Bereicherung des Alltags

Neben nützlichen Gerätschaften sollen die angehenden Gestalter auch Produkte entwerfen können, die angenehm anzusehen und zu einem vernünftigen Preis in Serie zu produzieren sind, „die lang Freude bereiten, gut funktionieren und den Alltag bereichern“, wie der Leiter des Studiengangs Industrial Design an der FH Joanneum, Michael Lanz, sagt. Am Alltag orientiertes Design setzt praxisnahen Unterricht voraus, umso mehr an einer FH: Semesterlange Projektarbeiten und Praktika sind auch hier in das Studium integriert, die Zusammenarbeit mit der Industrie ist eng. Für welche Branche entworfen wird, bestimme den Stellenwert von Zweckmäßigkeit und Ästhetik, sagt Lanz. „Gerade Exterior Design ist sehr skulptural, beim Automobildesign steht die Form im Vordergrund.“ Dem Bereich Transportation wird an der FH Joanneum seit jeher verstärkte Aufmerksamkeit gewidmet – ein Nahezu-Alleinstellungsmerkmal in Europa. Wie Lanz erklärt, soll es durch die Schaffung einer eigenen Vertiefungsrichtung künftig möglich sein, sich noch stärker darauf zu fokussieren. Insgesamt ist der Zugang technischer als beispielsweise an der Universität für angewandte Kunst, wo die künstlerische Gestaltung etwas mehr im Vordergrund steht.

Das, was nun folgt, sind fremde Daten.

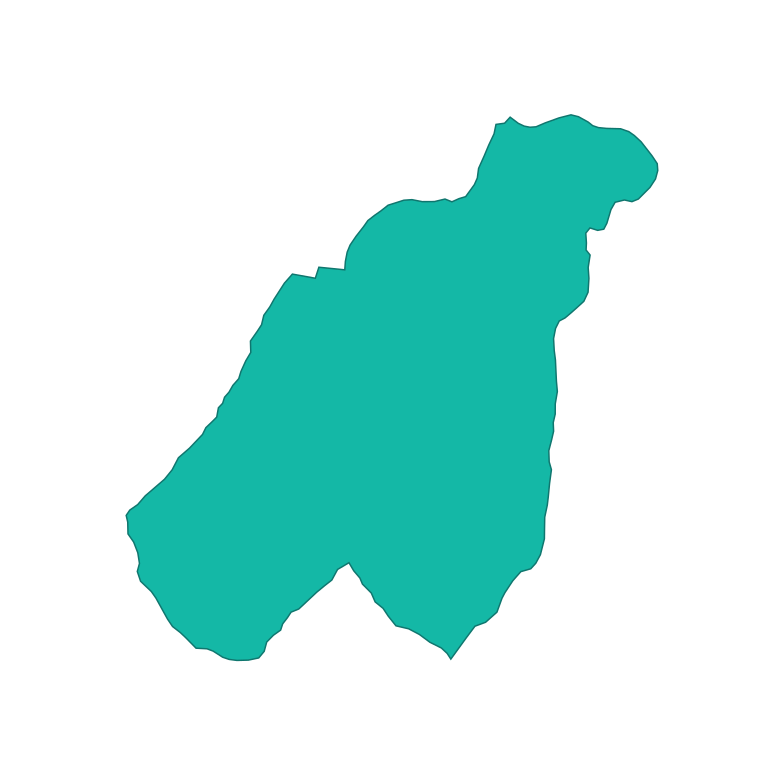 Amaporã, Paraná, Brazil (Albers equal-area conic projection), rotated 191°
{"feature_id": "56859067B75589258948916", "entity_name": "Amaporã", "entity_type": "district", "adm_level": 2, "iso_a3": "BRA", "parent_name": "Brazil", "parent_adm1": "Paraná", "projection": "albers", "projection_center": [-52.839, -23.139], "detail": "fine", "context": "isolated", "style": "filled", "palette": "teal", "viewbox_px": 768, "rotation_deg": 191, "n_neighbors": 0, "source": "geoboundaries", "source_scale": "gbopen_adm2", "svg_char_len": 2333}
<svg xmlns="http://www.w3.org/2000/svg" viewBox="0 0 768 768"><g transform="rotate(191 384 384)"><path d="M612.0,205.8L609.2,199.5L606.7,188.0L599.6,181.1L593.5,171.4L589.8,161.2L590.4,152.9L585.3,143.9L572.8,135.9L567.0,130.3L551.6,111.9L545.3,105.6L536.6,101.2L530.3,97.2L518.1,88.8L507.2,90.3L500.8,89.2L490.2,85.0L483.5,84.1L475.6,84.6L464.4,87.1L454.7,91.2L450.6,98.7L449.9,108.3L444.6,116.3L438.5,122.7L437.7,129.2L434.2,136.2L431.7,142.3L424.7,146.9L410.3,166.8L403.8,174.7L397.8,181.6L394.2,193.1L384.3,201.9L378.0,194.8L370.6,188.9L367.0,183.5L356.6,176.4L351.1,168.4L342.1,163.6L335.5,156.9L326.1,148.9L313.1,148.4L301.5,144.9L289.6,139.2L277.3,135.8L270.6,131.6L265.9,126.7L254.7,150.8L248.5,163.6L238.8,169.5L229.6,181.6L227.3,196.2L225.5,202.2L220.0,215.5L213.9,225.9L204.7,230.6L200.8,237.0L197.9,246.3L197.0,262.6L198.6,271.4L200.8,283.9L200.6,296.3L201.2,304.4L202.5,318.0L203.3,331.8L207.0,339.1L209.5,350.0L208.8,361.3L208.5,370.0L210.5,378.4L210.2,387.2L212.1,397.2L212.4,409.7L215.3,419.7L220.3,440.3L223.3,449.4L226.2,460.9L226.2,471.3L224.0,479.3L218.9,483.4L213.6,490.0L208.9,496.2L203.6,503.3L201.2,513.0L203.0,526.8L205.8,537.3L206.3,549.9L211.2,554.1L212.2,561.0L214.7,570.6L211.6,576.5L203.6,575.6L197.8,577.9L195.9,584.3L194.5,598.5L191.8,606.5L183.1,610.5L175.4,610.3L169.6,614.1L160.4,627.8L156.6,637.1L156.0,645.8L157.8,652.4L164.3,659.0L177.8,670.8L185.7,675.7L191.7,678.4L200.4,679.7L214.1,677.4L222.4,676.6L228.4,677.4L233.6,680.1L244.1,683.5L251.8,683.9L263.0,678.6L275.7,671.0L283.8,665.5L289.7,663.9L295.6,663.9L301.9,665.5L311.1,670.0L315.4,663.0L323.6,660.2L323.7,650.6L326.8,638.4L329.1,627.3L332.3,613.7L331.7,604.0L333.3,597.0L339.6,583.5L345.7,580.3L352.1,575.8L359.4,577.2L369.3,572.7L381.2,570.3L391.7,570.3L399.6,568.2L406.7,564.3L414.1,560.3L420.2,553.2L425.3,547.9L431.0,541.4L434.1,534.5L439.6,523.7L443.8,513.9L445.3,506.4L445.3,497.0L444.3,488.6L470.2,486.2L471.6,474.7L494.9,474.4L501.0,464.0L508.0,446.5L510.8,437.9L515.1,428.5L515.5,418.8L518.3,411.9L523.3,400.7L520.8,389.6L524.1,380.4L526.8,369.1L527.6,361.5L532.1,353.8L534.6,346.4L538.0,340.6L538.7,334.3L542.0,329.1L541.9,319.6L545.8,313.8L550.5,307.2L552.5,299.9L562.7,283.9L571.7,272.4L575.6,259.3L581.3,248.6L597.0,228.7L602.8,218.6L609.5,211.7L612.0,205.8Z" fill="#14b8a6" stroke="#0f766e" stroke-width="1.5"/></g></svg>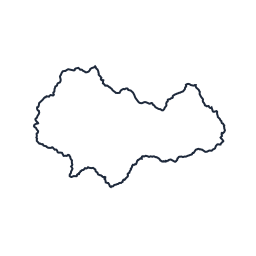 San Miguel, Cajamarca, Peru (Mercator projection), rotated 29°
{"feature_id": "86281439B14604088738254", "entity_name": "San Miguel", "entity_type": "district", "adm_level": 2, "iso_a3": "PER", "parent_name": "Peru", "parent_adm1": "Cajamarca", "projection": "mercator", "projection_center": [-78.987, -6.973], "detail": "fine", "context": "isolated", "style": "outline", "palette": "slate", "viewbox_px": 256, "rotation_deg": 29, "n_neighbors": 0, "source": "geoboundaries", "source_scale": "gbopen_adm2", "svg_char_len": 5793}
<svg xmlns="http://www.w3.org/2000/svg" viewBox="0 0 256 256"><g transform="rotate(29 128 128)"><path d="M58.1,184.7L58.6,184.2L60.0,184.2L61.2,183.5L62.5,184.3L62.9,184.3L65.5,183.6L66.1,184.0L67.8,184.0L70.0,182.9L70.6,182.4L70.8,181.8L71.4,181.5L74.4,182.5L75.3,181.8L75.8,181.7L76.9,182.1L78.1,183.2L78.5,183.3L79.0,183.3L80.7,182.3L82.3,181.7L85.2,183.6L87.1,182.4L88.0,182.1L88.5,180.6L88.9,180.4L89.9,180.3L90.2,180.5L90.5,181.0L91.4,181.2L92.3,182.3L93.4,183.1L94.7,183.5L95.3,184.9L96.2,186.2L97.0,186.9L97.2,187.7L96.9,189.2L97.6,189.5L99.1,190.4L99.3,191.1L99.3,193.6L99.9,195.1L99.6,196.8L99.9,197.6L100.4,198.4L102.0,198.4L102.4,198.2L103.8,196.4L106.4,195.1L106.5,194.7L106.1,193.5L106.4,192.7L107.0,192.5L107.5,192.1L107.4,191.6L107.0,191.0L107.5,190.0L107.4,188.9L107.9,188.4L107.8,188.1L108.1,187.3L109.4,186.2L109.9,183.9L110.9,183.8L111.4,183.4L112.0,182.3L112.1,181.7L113.2,181.7L115.5,180.8L116.8,179.8L117.8,180.0L118.5,179.9L119.0,180.2L119.6,180.2L120.8,181.6L122.9,181.8L123.3,182.3L124.4,183.1L126.3,182.9L127.2,182.5L128.0,182.7L128.5,182.6L128.9,182.9L129.7,183.0L130.7,182.6L131.4,182.0L132.0,182.0L132.4,182.9L132.0,183.6L132.0,183.9L133.5,184.5L134.9,186.4L135.9,186.1L136.6,186.2L137.4,185.7L138.8,186.4L140.4,187.8L141.7,187.9L141.8,187.0L142.5,186.8L143.2,186.2L143.6,184.5L145.3,183.0L145.7,182.3L146.5,181.7L147.1,180.2L148.6,179.4L148.8,178.6L149.4,177.7L149.0,176.6L149.1,175.5L149.6,174.9L150.1,175.0L150.4,174.2L150.4,173.2L151.3,170.5L150.9,169.7L150.9,169.3L150.0,168.5L150.3,167.2L150.9,166.5L150.5,165.1L150.7,162.8L150.6,162.4L150.2,162.2L150.4,161.1L150.4,160.3L150.0,159.3L150.0,158.9L150.2,158.7L150.1,157.8L151.2,157.3L151.7,156.7L151.7,156.2L152.5,155.8L152.5,154.7L152.0,152.4L152.1,152.0L152.1,151.4L152.6,151.1L152.6,150.6L153.3,149.6L153.4,149.0L154.1,148.4L154.9,148.2L154.6,147.7L154.1,147.4L154.3,146.7L154.1,146.2L154.4,145.7L154.9,145.3L155.5,145.3L156.0,145.0L157.0,143.7L158.9,143.2L160.4,143.1L161.5,141.8L163.3,141.3L163.7,140.7L164.5,140.2L165.2,140.2L166.7,140.0L167.2,139.6L167.7,139.7L168.7,139.6L169.2,139.8L170.1,139.7L172.3,140.8L172.8,140.6L174.2,140.8L174.6,140.3L175.4,140.1L175.4,139.7L176.4,139.5L177.1,139.2L176.9,138.5L178.0,138.2L178.1,137.8L179.1,136.9L179.1,136.4L179.3,136.0L180.7,134.8L185.1,134.8L185.6,134.7L186.2,133.7L186.1,133.2L186.5,132.1L186.0,130.7L186.3,130.2L186.3,129.5L186.5,128.6L186.9,128.2L188.7,127.0L190.1,126.8L191.4,125.5L192.5,125.0L194.0,123.0L194.8,122.3L195.4,121.4L196.6,120.3L196.7,120.0L196.6,119.5L196.7,118.4L197.4,118.1L197.5,117.9L197.8,114.2L198.3,113.5L198.7,113.3L199.1,112.6L200.0,111.9L200.9,112.0L201.8,111.4L202.6,111.4L203.2,111.0L207.1,111.4L208.5,110.5L210.0,108.3L212.2,107.3L212.8,105.4L213.3,104.9L214.0,103.6L213.6,101.2L214.0,99.2L214.3,98.8L214.8,98.5L215.7,98.3L216.9,97.6L216.7,97.0L217.0,96.2L217.0,95.4L217.8,93.5L217.6,93.1L215.6,92.2L214.3,91.9L213.6,91.5L213.7,90.8L214.1,89.4L213.0,88.3L212.4,86.9L212.5,86.7L213.5,86.7L214.1,84.8L213.9,83.0L212.3,81.6L211.8,80.7L211.2,80.2L211.1,79.3L210.9,79.0L210.2,78.9L209.1,78.1L208.3,78.2L207.8,78.2L207.4,78.0L206.3,76.7L205.2,76.5L203.8,75.5L201.2,74.8L200.7,74.0L199.1,72.5L198.0,70.5L197.2,70.3L195.3,72.2L194.5,72.4L194.1,72.3L191.1,69.5L190.8,70.3L190.4,70.5L189.8,70.6L189.0,70.4L187.8,69.7L186.2,70.9L184.9,70.7L184.5,70.9L184.2,70.8L183.3,69.9L181.9,69.1L181.1,68.9L180.2,68.0L179.8,66.7L178.9,66.1L178.1,65.9L176.6,65.2L174.2,63.6L173.2,61.5L172.0,60.9L171.3,60.3L168.1,59.6L166.7,58.5L166.5,57.6L165.6,58.0L165.0,59.0L164.4,59.3L162.0,60.0L160.7,59.8L159.3,60.2L158.6,60.7L157.9,61.7L157.7,62.2L158.6,63.1L158.7,63.8L158.3,64.8L158.9,66.5L158.4,69.3L157.0,70.9L156.4,71.9L155.7,72.3L154.9,73.5L154.2,74.1L153.8,74.8L152.9,75.8L151.8,77.8L151.7,78.6L152.3,79.4L152.3,80.1L151.4,80.9L150.7,82.4L149.6,83.3L149.1,83.9L149.8,85.5L149.3,86.5L149.5,88.0L150.6,89.5L150.7,90.1L150.3,92.4L150.5,93.6L150.4,94.3L150.0,95.6L149.3,96.0L148.8,96.1L147.2,95.8L146.3,96.3L145.3,96.5L141.9,96.5L139.8,95.5L138.8,95.6L138.3,95.5L137.5,94.7L136.8,94.6L136.3,94.8L135.3,96.2L134.3,96.5L133.4,96.5L130.9,96.8L129.8,97.4L128.1,99.6L127.0,100.1L125.8,100.4L124.4,100.1L120.4,98.3L119.5,97.8L117.4,96.0L115.2,94.6L112.2,93.9L109.9,94.6L109.3,94.4L108.7,93.8L108.1,93.8L107.0,94.5L106.3,95.7L105.0,96.1L103.8,98.0L103.5,99.2L103.6,101.3L102.0,102.4L100.2,103.2L99.5,102.9L97.0,102.6L95.6,102.2L94.7,101.6L93.2,101.5L92.6,101.2L91.8,101.4L90.8,101.1L89.2,101.0L88.8,101.4L88.0,101.5L87.6,102.0L85.6,101.2L84.4,101.1L84.1,100.2L83.4,99.1L83.3,98.2L82.9,98.2L81.7,99.0L81.1,98.8L80.5,98.4L80.4,97.0L79.4,96.6L79.0,96.3L78.3,96.2L76.5,95.6L75.9,94.3L75.1,93.7L74.7,93.0L73.6,92.1L72.7,91.5L71.8,91.5L71.2,91.1L70.7,91.0L70.3,90.4L69.3,90.0L68.9,91.4L67.2,93.2L66.4,94.8L66.6,95.9L66.2,97.8L64.9,99.3L63.7,99.9L62.9,99.6L60.9,99.8L59.6,99.4L58.8,99.6L58.0,100.2L56.8,99.8L55.4,99.5L53.3,101.4L53.0,102.3L53.3,103.3L52.8,103.9L47.2,105.6L46.1,107.3L45.7,108.4L44.9,108.8L43.4,110.1L43.3,112.5L43.6,114.1L43.4,114.9L43.6,116.1L45.5,118.1L46.0,119.0L46.3,120.0L46.3,121.2L45.2,122.5L44.9,123.1L44.9,124.0L45.3,125.2L45.3,125.4L44.3,127.0L44.7,128.1L44.8,129.4L45.9,131.8L45.8,132.5L45.5,133.1L45.5,133.3L46.0,134.0L47.0,134.8L47.0,135.1L46.7,135.9L44.3,136.7L43.7,138.1L43.7,138.9L41.3,139.8L41.1,141.1L40.5,141.3L40.1,142.2L39.7,144.7L38.2,149.3L39.0,151.4L39.3,152.8L39.2,153.2L38.5,153.9L38.8,154.7L39.6,155.7L39.9,155.9L40.8,156.3L41.7,156.2L42.9,157.6L43.2,159.2L43.0,161.2L43.3,163.2L42.7,164.6L42.7,165.2L43.1,165.7L44.3,166.4L46.7,167.1L47.1,167.4L46.9,167.9L46.0,168.3L44.6,170.5L44.8,171.9L45.8,172.5L47.3,172.5L48.0,172.8L48.6,173.4L50.9,174.3L51.2,175.0L51.4,175.9L50.8,177.1L50.9,177.5L52.0,178.9L52.5,180.2L52.5,180.8L53.7,181.5L53.8,182.3L54.5,183.5L58.1,184.7Z" fill="none" stroke="#1e293b" stroke-width="2"/></g></svg>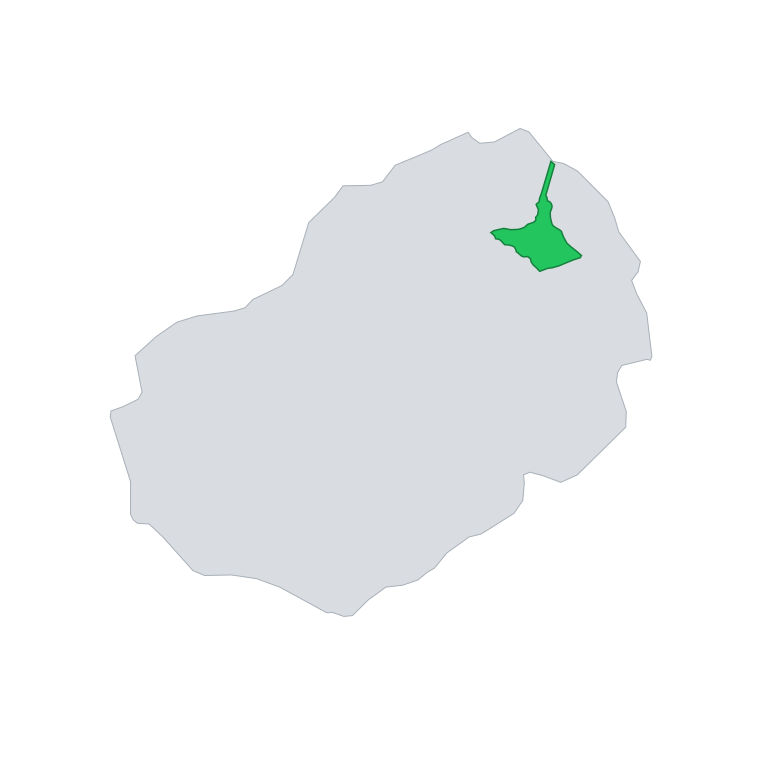 Debarca on a map of North Macedonia (Robinson projection), rotated 159°
{"feature_id": "MKD-2899", "entity_name": "Debarca", "entity_type": "Statistical Region", "adm_level": 1, "iso_a3": "MKD", "parent_name": "North Macedonia", "parent_adm1": "", "projection": "robinson", "projection_center": [20.833, 41.244], "detail": "fine", "context": "in_parent", "style": "filled", "palette": "green", "viewbox_px": 768, "rotation_deg": 159, "n_neighbors": 0, "source": "natural_earth", "source_scale": "10m", "svg_char_len": 2213}
<svg xmlns="http://www.w3.org/2000/svg" viewBox="0 0 768 768"><g transform="rotate(159 384 384)"><path d="M347.1,209.2L359.4,210.7L386.1,203.7L402.7,194.1L411.2,192.7L422.5,188.9L438.7,189.5L455.1,193.7L476.0,188.1L496.5,179.1L504.8,181.4L513.7,189.0L519.6,191.1L554.0,231.6L572.8,248.0L594.9,260.4L620.1,269.5L629.2,278.2L645.6,321.2L653.5,337.5L664.2,342.4L666.8,347.1L667.3,353.3L655.6,383.6L651.4,451.4L648.4,456.7L635.8,456.4L619.1,457.9L612.8,463.1L606.3,499.6L579.5,510.0L555.1,515.9L534.4,514.6L498.1,505.9L486.3,505.0L476.2,509.9L443.9,512.5L429.7,518.9L396.5,561.6L362.8,576.2L351.3,583.7L325.4,574.3L313.0,573.3L295.2,584.2L256.0,585.3L245.4,587.2L215.2,588.9L213.9,583.0L208.3,574.4L194.2,570.4L165.4,573.8L158.4,567.5L146.6,531.3L137.3,525.5L127.0,513.4L109.5,474.0L109.1,456.8L110.3,441.8L100.7,406.5L106.7,397.6L115.7,392.0L115.8,377.7L113.3,356.2L124.0,313.8L126.9,310.7L129.6,312.8L155.4,316.1L162.0,310.8L166.3,302.4L167.7,271.4L173.8,257.1L236.1,229.9L254.3,228.9L268.4,241.4L279.5,249.4L286.2,249.2L288.6,241.1L296.1,225.6L308.9,216.7L346.7,209.2L347.1,209.2Z" fill="#d9dde1" stroke="#a8b0b8" stroke-width="1"/><path d="M148.4,532.0L146.1,527.6L164.8,502.9L165.5,501.7L165.0,500.5L165.2,498.8L165.6,497.4L165.6,496.3L164.4,495.2L163.7,494.3L163.2,492.3L163.2,490.5L164.0,488.5L165.3,487.0L167.4,484.5L169.0,479.6L169.8,473.6L169.5,471.2L167.8,468.7L166.5,467.0L165.0,465.2L163.7,463.1L163.7,460.3L163.7,456.7L162.8,450.0L160.6,445.6L158.1,441.4L155.7,437.3L153.8,433.4L153.6,433.3L155.5,431.6L162.7,432.0L172.6,431.8L178.2,431.6L185.1,432.2L189.8,433.3L197.2,433.4L198.3,433.4L199.8,437.3L202.1,441.8L202.9,445.3L202.4,448.3L204.1,451.4L208.2,452.7L210.0,454.5L211.9,458.3L213.1,460.0L212.9,460.5L212.9,463.3L213.4,465.5L215.0,467.1L217.2,468.8L219.3,469.8L221.5,470.9L222.5,473.4L223.7,476.4L225.2,478.2L227.7,479.5L227.7,482.6L229.3,485.9L230.0,487.0L226.8,487.8L220.6,487.0L216.3,486.3L210.5,482.7L205.3,480.9L202.4,480.1L198.7,479.9L196.4,480.1L192.6,481.6L187.0,481.4L184.8,481.8L183.3,483.0L182.8,485.2L180.0,486.8L178.2,489.9L177.3,491.7L177.6,495.0L177.6,497.2L176.3,497.7L173.8,498.6L172.4,501.4L168.6,505.7L148.4,532.0Z" fill="#22c55e" stroke="#15803d" stroke-width="1.5"/></g></svg>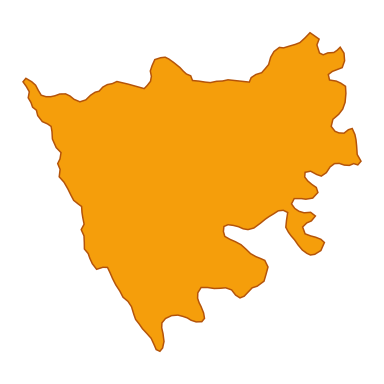 Quilombo, Santa Catarina, Brazil (Natural Earth projection)
{"feature_id": "56859067B6043362260272", "entity_name": "Quilombo", "entity_type": "district", "adm_level": 2, "iso_a3": "BRA", "parent_name": "Brazil", "parent_adm1": "Santa Catarina", "projection": "natural_earth1", "projection_center": [-52.706, -26.741], "detail": "fine", "context": "isolated", "style": "filled", "palette": "amber", "viewbox_px": 384, "rotation_deg": 0, "n_neighbors": 0, "source": "geoboundaries", "source_scale": "gbopen_adm2", "svg_char_len": 3022}
<svg xmlns="http://www.w3.org/2000/svg" viewBox="0 0 384 384"><path d="M197.8,292.8L201.1,287.5L207.6,287.5L214.2,288.5L219.8,288.3L225.7,287.8L231.6,289.9L235.6,295.1L240.0,297.9L244.2,296.2L248.2,292.0L252.2,287.8L257.2,286.2L264.0,281.2L266.0,274.4L268.0,267.0L264.8,260.4L260.8,258.6L255.8,256.6L250.5,253.6L246.1,249.3L241.0,244.7L235.4,241.7L229.9,239.3L224.8,236.4L223.4,231.5L223.9,226.5L228.0,224.7L233.3,225.4L238.5,226.7L243.2,228.8L248.0,229.6L253.9,228.0L260.4,223.2L265.4,219.1L269.0,216.6L273.5,213.9L278.3,210.8L283.3,210.3L287.7,212.5L286.5,220.4L285.8,227.3L288.5,232.3L291.3,236.1L294.6,239.9L298.2,245.1L302.4,250.1L306.8,253.3L310.4,255.0L314.8,254.3L320.9,250.5L324.4,242.5L320.9,239.3L315.6,237.2L310.6,235.9L305.1,233.8L302.6,227.0L306.8,222.9L311.4,220.9L315.4,216.0L310.6,212.3L304.1,212.8L299.0,211.3L294.8,208.5L291.5,203.9L294.2,198.6L301.5,198.6L305.8,199.2L312.7,198.1L317.9,192.5L316.3,187.5L311.8,184.4L307.7,180.9L304.7,177.0L305.1,172.3L310.6,171.2L316.7,174.5L321.3,176.1L326.3,172.7L330.1,166.9L334.5,163.6L339.3,163.4L344.3,165.1L349.4,165.4L353.7,163.6L357.8,164.9L361.0,161.2L357.2,154.5L356.6,145.7L356.0,139.8L354.9,134.5L352.2,128.5L348.4,129.7L344.0,133.2L338.9,132.9L335.0,131.3L331.2,126.4L332.9,119.3L338.7,114.3L342.7,109.1L345.1,102.3L345.9,93.5L345.5,86.3L340.7,83.1L336.3,81.1L329.5,80.0L328.3,74.5L332.4,71.4L336.3,69.9L342.2,67.6L344.6,60.8L344.0,53.2L340.2,47.2L337.2,50.2L333.9,52.5L327.8,52.9L323.2,54.8L319.5,53.0L316.9,44.9L319.1,39.1L310.0,32.7L304.9,38.0L299.9,42.6L295.3,44.4L289.4,46.1L283.5,47.9L279.4,47.4L274.0,51.5L270.7,57.2L268.6,64.6L265.2,68.7L261.7,72.7L255.9,74.5L251.2,77.6L249.3,82.1L228.0,79.8L222.5,81.0L216.5,81.3L210.4,82.6L205.2,82.1L198.8,81.1L192.5,80.5L190.7,75.8L186.4,74.0L183.3,71.2L180.0,67.6L174.2,62.9L168.8,59.0L165.2,57.2L160.7,57.7L154.8,59.6L152.1,65.6L150.3,71.0L151.4,76.3L150.5,81.3L147.3,85.4L144.2,88.6L128.0,84.1L116.9,81.5L112.4,83.6L107.3,84.6L102.8,87.1L99.1,91.2L95.2,92.2L90.6,95.2L85.8,99.9L79.9,101.8L74.0,99.3L70.0,96.0L65.6,93.9L59.8,94.0L54.9,95.8L50.7,96.7L46.0,96.7L41.2,95.2L38.3,90.4L35.6,85.2L31.8,81.8L25.9,78.3L23.0,81.8L26.4,86.6L29.3,91.8L28.2,97.8L31.0,102.6L32.6,107.2L36.4,110.2L37.7,115.6L42.3,121.6L47.5,123.9L51.1,126.4L52.0,131.7L52.4,139.0L56.2,147.6L61.0,152.6L60.0,158.9L57.7,163.6L60.1,169.4L59.2,176.8L64.0,182.2L67.8,188.8L71.0,195.3L73.7,200.4L78.1,203.9L81.6,206.5L82.0,212.5L82.7,217.1L84.1,224.2L81.2,229.6L84.0,235.9L84.3,242.5L84.4,249.0L88.2,253.6L89.8,258.2L92.3,263.7L96.6,269.3L102.8,267.3L107.5,267.4L110.0,272.6L112.6,278.6L115.8,284.9L119.8,291.0L123.0,297.2L128.0,301.4L131.5,306.7L133.8,314.3L135.6,319.4L139.2,324.0L142.5,328.8L146.8,333.4L151.2,338.4L154.1,344.7L156.2,349.6L159.9,351.3L162.6,348.0L164.0,341.5L163.0,333.6L161.7,327.8L161.9,322.9L165.5,318.5L171.6,315.6L177.9,315.1L182.9,316.4L187.3,317.9L191.0,320.2L196.1,321.9L201.8,321.7L204.5,318.4L203.6,313.0L201.1,306.7L199.1,302.7L197.6,298.3L197.8,292.8Z" fill="#f59e0b" stroke="#b45309" stroke-width="1.5"/></svg>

Dass sich jeder Designprozess aus Theorie, Kreativität und handwerklichen Fähigkeiten zusammensetzt, wird auch den Studenten am Designkolleg plus Aufbaulehrgang in St. Pölten vermittelt und ist Teil des Schulkonzepts: Voraussetzung für das Studium ist entweder die Reifeprüfung oder ein Fachschul- bzw. Lehrabschluss mit Meisterprüfung, wie Schulleiter Johannes Zederbauer erklärt. Die Absolventen des Aufbaulehrgangs erhalten zusätzlich zum Diplom ein Maturazeugnis. Neben Sprachen, Informatik und wirtschaftlichen Inhalten umfasst der Lehrplan Material- und Fertigungstechniken sowie Baukonstruktion. Sie sind das Theoriegerüst der beiden Themenschwerpunkte Produkt- und Innenraumdesign, „aber unsere Studierenden sind auch viel in der Werkstätte, wo sie Modelle und Prototypen bauen. Man merkt eine Riesensehnsucht der jungen Leute, mit ihren Händen etwas zu schaffen.“ Manche würden nach dem Abschluss den elterlichen Handwerksbetrieb übernehmen, andere etwa als Möbeldesigner arbeiten. Einige schließen ein einschlägiges Studium an, etliche an der New Design University in St. Pölten, nicht nur, weil das so nahe liegend ist: Ein, wie Zederbauer sagt, „attraktives Umstiegsmodell“ ermöglicht es Studierenden bei entsprechend gutem Kollegabschluss, in das zweite Jahr des Bachelorstudiums Innenarchitektur und dreidimensionale Gestaltung oder des Bachelorstudiengangs Design, Handwerk und materielle Kultur einzusteigen.

INFORMATION

Ausbildungen für Industrial Design

•Kunstuniversität Linz: Industrial Design Scionic (B.A., M.A.), www.ufg.ac.at

•Wifi-Kolleg und Aufbaulehrgang Design, www.designkolleg-stp.ac.at

•New Design University: diverse Bachelor- und Masterstudien, zweisemestriger Orientierungslehrgang, www.ndu.ac.at

•FH Joanneum: Industrial Design (B.A., M.A.), www.fh-joanneum.at

Universität für angewandte Kunst Wien: Industrial Design (Diplomstudium), www.dieangewandte.at

("Die Presse", Print-Ausgabe, 02.05.2015)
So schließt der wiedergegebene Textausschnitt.